Talking with staff about social media policies and pitfalls is just as effective at securing your company as network-policing, says Nick Morse
News that a large proportion of UK businesses are clamping down on the use of social media channels like Facebook and Twitter in response to perceived security threats is sadly typical of the knee-jerk reaction most companies have when it comes to their Internet security.
While a recent survey points out that 53 percent of managers identified social network use as an issue of concern, there were similar concerns about the use of the Internet itself when it first came on the scene, with companies concerned that staff would be spending all their time on it. Of course we now know the internet is a must-have communication tool – imagine how damaging a blanket ban on its use would have been to businesses.
While companies are right to have concerns about social media and the very real threats posed, they need to focus firstly on gathering the facts and making informed decisions about how to act, and secondly on educating staff as to the dangers they face and how to stay safe.
There are any number of network tools nowadays that enable companies to track and control their internet usage, and it’s important that businesses make the most of these. By looking at the actual amount of time people are spending using social media, companies may be surprised by what they learn. Importantly, only by having this granular level of information can they hope to make informed decisions about what are increasingly important channels of communication.
Choosing the right tool for the job
Network tools can enable you to allow unfettered access to certain users who are posting to social media networks as part of their job yet restrict others to using it over their lunch breaks for example. Instead of jumping on the bandwagon and demanding a blanket ban on any social networking, companies should use this as an opportunity to educate their staff as to its use and power as a modern business tool.
To do this they need to be aware of what the potential problems are, in order to then create a sensible and well-planned solution. Below I will set out some of the main issues companies need to be aware of.

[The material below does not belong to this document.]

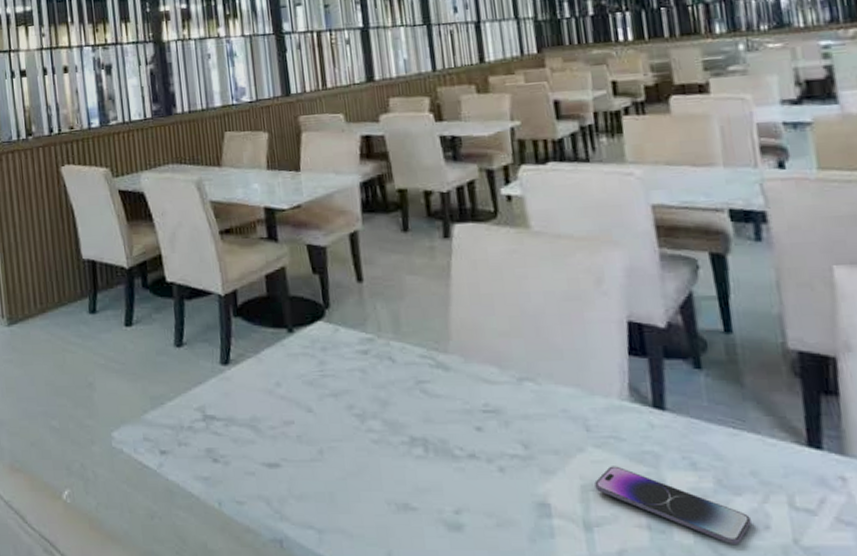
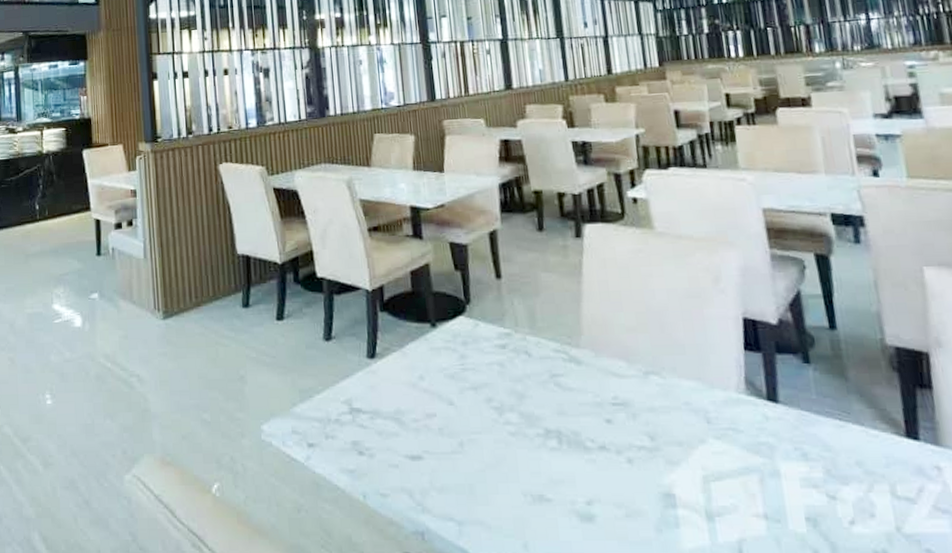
smartphone: present [594,466,751,544] -> none [715,457,858,532]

The rise of social media is heavily linked with the revolution in mobile computing, and the subsequent explosion in the apps market. Employees often download dozens of apps even onto their company phones. Although malicious software in apps is not hugely common, Google removed from its Android Market more than 60 applications carrying malicious software.
As the saying goes, loose talk costs lives – in this case that may be a little extreme, but loose talk can certainly cost livelihoods. People are more willing than ever to share personal information online and social media platforms encourage a dangerous level of assumed trust. It’s a relatively short step from sharing your thoughts to telling a new friend about your company’s secret project, or other sensitive information.
The enemy within
Employing other common sense policies such as staying off adverts and third-party apps on Facebook as well as suspect looking URLs on Twitter, can also pay dividends. However, one of the most dangerous threats from social media comes from your staff themselves.
With the boundaries between public and private use of social networking blurring, you need to ensure staff understand the impact of what they are saying. Dealing with an indiscreet comment in the office is one thing; if the comment is made on a work-related social media account, then it can’t be revoked or muzzled.
Ketchum PR vice president James Andrews, is one of the more high-profile people to have found this out to his detriment. He infamously posted a tweet trashing the city of Memphis, hometown of a small Ketchum client called FedEx, the day before he was to make a presentation on digital media to more than 150 FedEx employees.
The tweet was discovered by FedEx employees, who barraged Ketchum HQ with angry emails protesting the slight and questioning why FedEx was wasting money on a snooty New York PR firm while employees were dealing with a 5 percent salary cut during a severe recession. Andrews was forced to make a very public and humiliating apology.
The best way to avoid incidences like these is through education and a clear social media policy – which too many companies still do not have. Without a social media policy in place, companies are simply inviting disaster. You can’t let staff loose on social networks and urge them to be ambassadors for the brand without setting them guidelines first. Companies need to spell out the goals and parameters of their social media initiative. If they don’t they will get exactly what they deserve – chaos and problems.
While managing and controlling social media is certainly a big challenge for organizations, it is not insurmountable. The secret is to employ common sense and structured policies, and not knee-jerk reactions.
Nick Morse is EMEA channel sales and marketing consultant for internet security specialists SoHoBlue.